Years ago, when he had a TV show, William F. Buckley asked a noted attorney who strongly advocated defendants’ rights what he would do to get information from a suspect who knew where a kidnapped child was buried with a limited supply of air.

The lawyer did not hesitate: “Beat it out of him.”

In failing to acknowledge that there are no doctrinaire answers to everything a la George Bush, Democrats who want to replace him are doing themselves, and us, no service. Republicans will be only too happy to characterize them as lily-livered liberals.

1 comment:

: smintheus :: said...

Sorry to say, but you've gone right off the tracks here.
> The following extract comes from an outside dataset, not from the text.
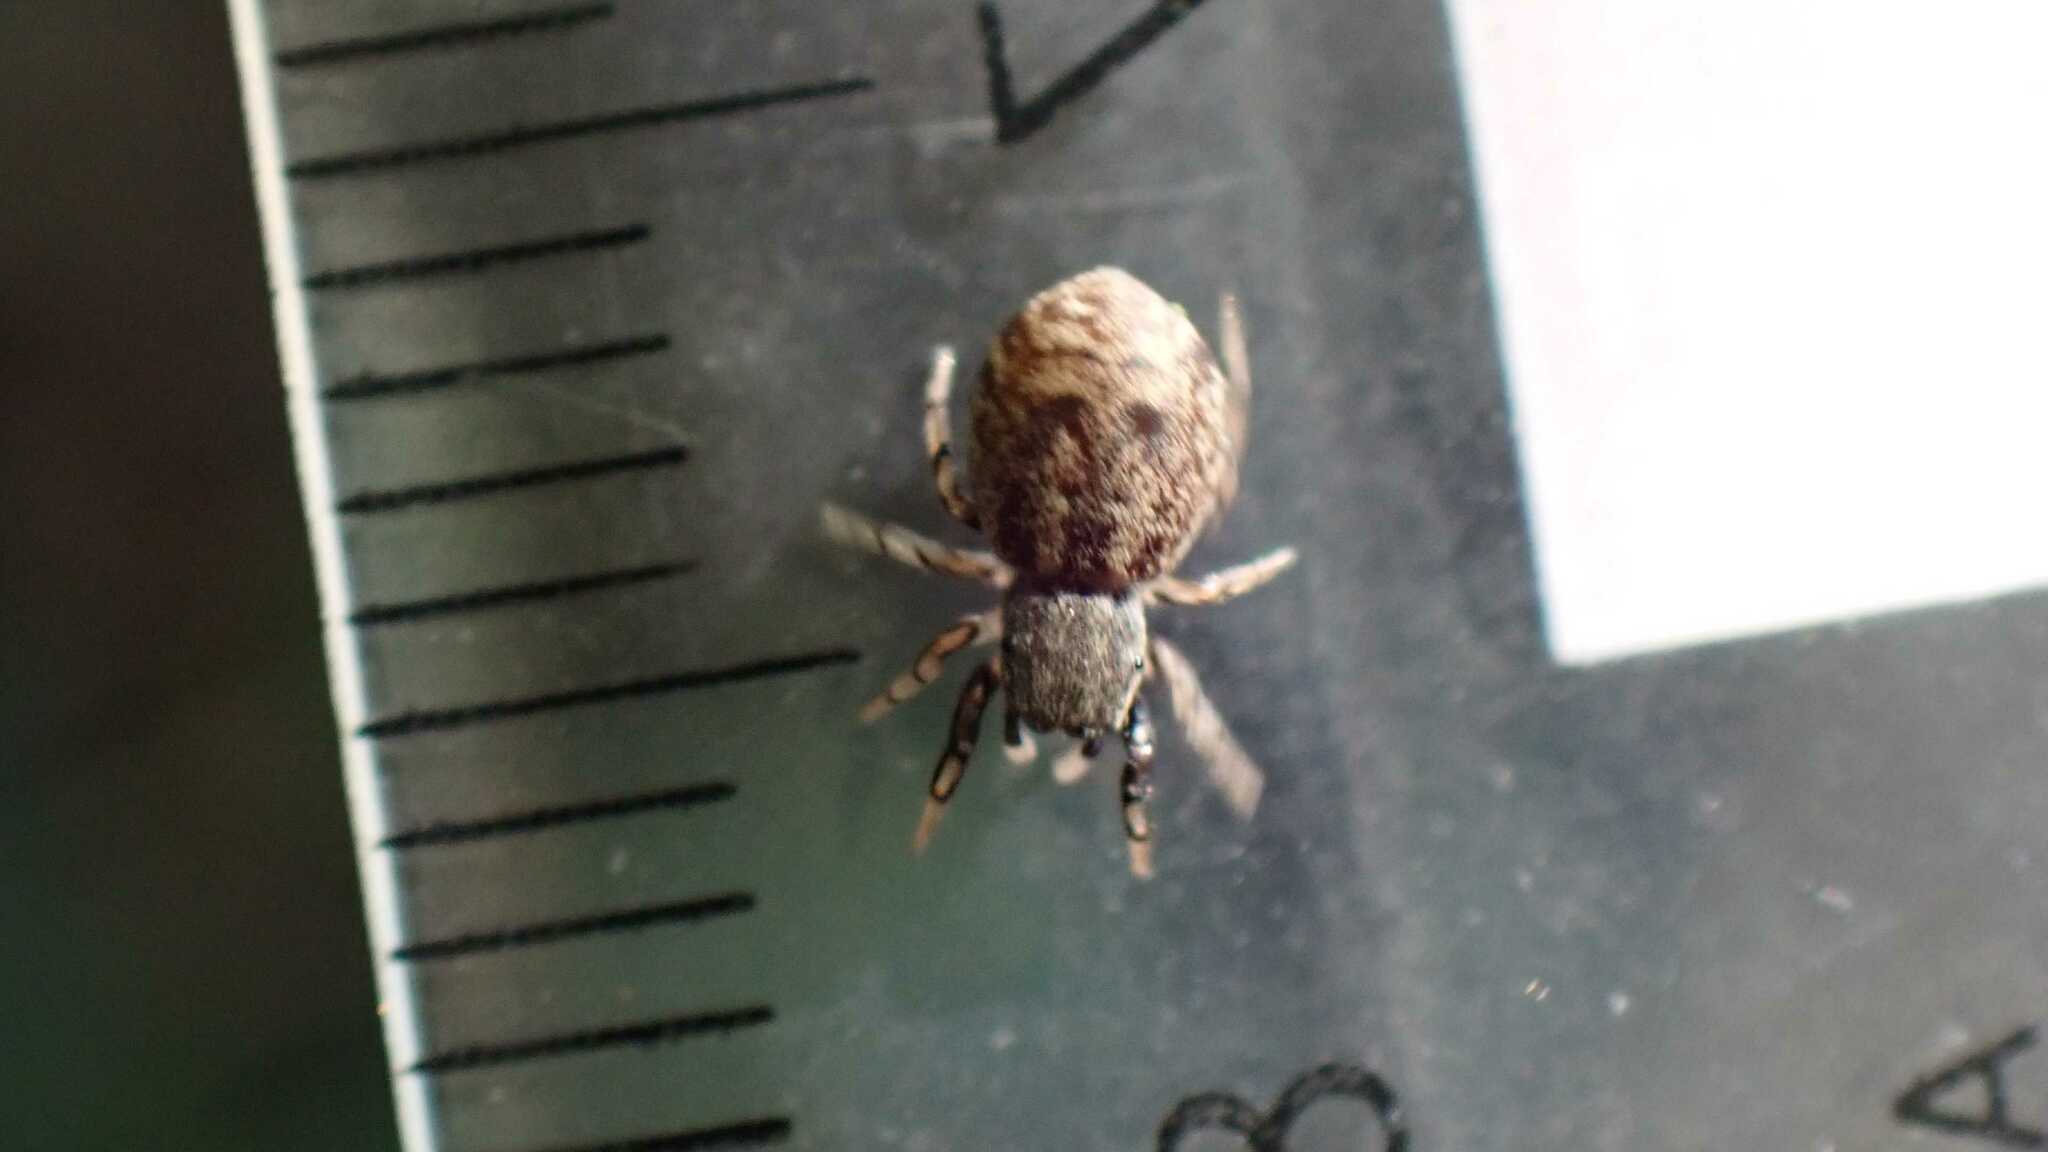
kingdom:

Ticking time bomb scenarios are useless because they're fictional. They're fictional because one does not have certain knowledge that a bomb is about to go off, or that a child is buried, or what have you. They are the stuff of fiction.

They are dragged into debates about torture in order to justify the unjustifiable. Criminal/terrorist suspects are just that. They are innocent until proven guilty. Would be torturers want to efface that fundamental quality of justice. In order to convince others to go along, they posit fictional and all-but-impossible scenarios.

The sloppy back-rationalizations to other torture-approved scenarios begins from there. Sorry, I'm not buying any of it, beginning with the pathetic fictions.

And by the way, there is no shouting-fire-in-a-crowded-theater exemption to the right of free speech. That, in its own way, was an equally disingenuous rationale from Justice Holmes to justify the unjustifiable--locking up a man who had the temerity to speak out against WWI.

There was no plausible legal argument for allowing the Wilson government to hound its political opponents like that. So, just as Bush apologists reach for fictional scenarios to justify torture, Holmes invented a fictional scenario and then implied that the defendant was guilty of shouting fire FALSELY in a crowded theater--a situtation that was in no way parallel to what he had been jailed for.

The defendant had expressed opinions, not facts (false or otherwise). The defendant had done it in order to save lives, not destroy them. The defendant had spoken of political issues, which are the most protected of all speech. He had stepped forward out a civic-mindedness, not malice, insanity, or whatever Holmes was insinuating.

In short, Holmes' ruling was tendentious in the extreme. As a legal argument, it is ridiculous in the extreme because it ignores both the law and the facts of the case.

The same is true, in every particular, of the ticking-time bomb arguments for torture.

If you prefer to give presidents the "right" to throw out due process and the presumption of innocence, any time they see fit, then please do as regards yourself. Leave the rest of us out of your Orwellian dystopia, however.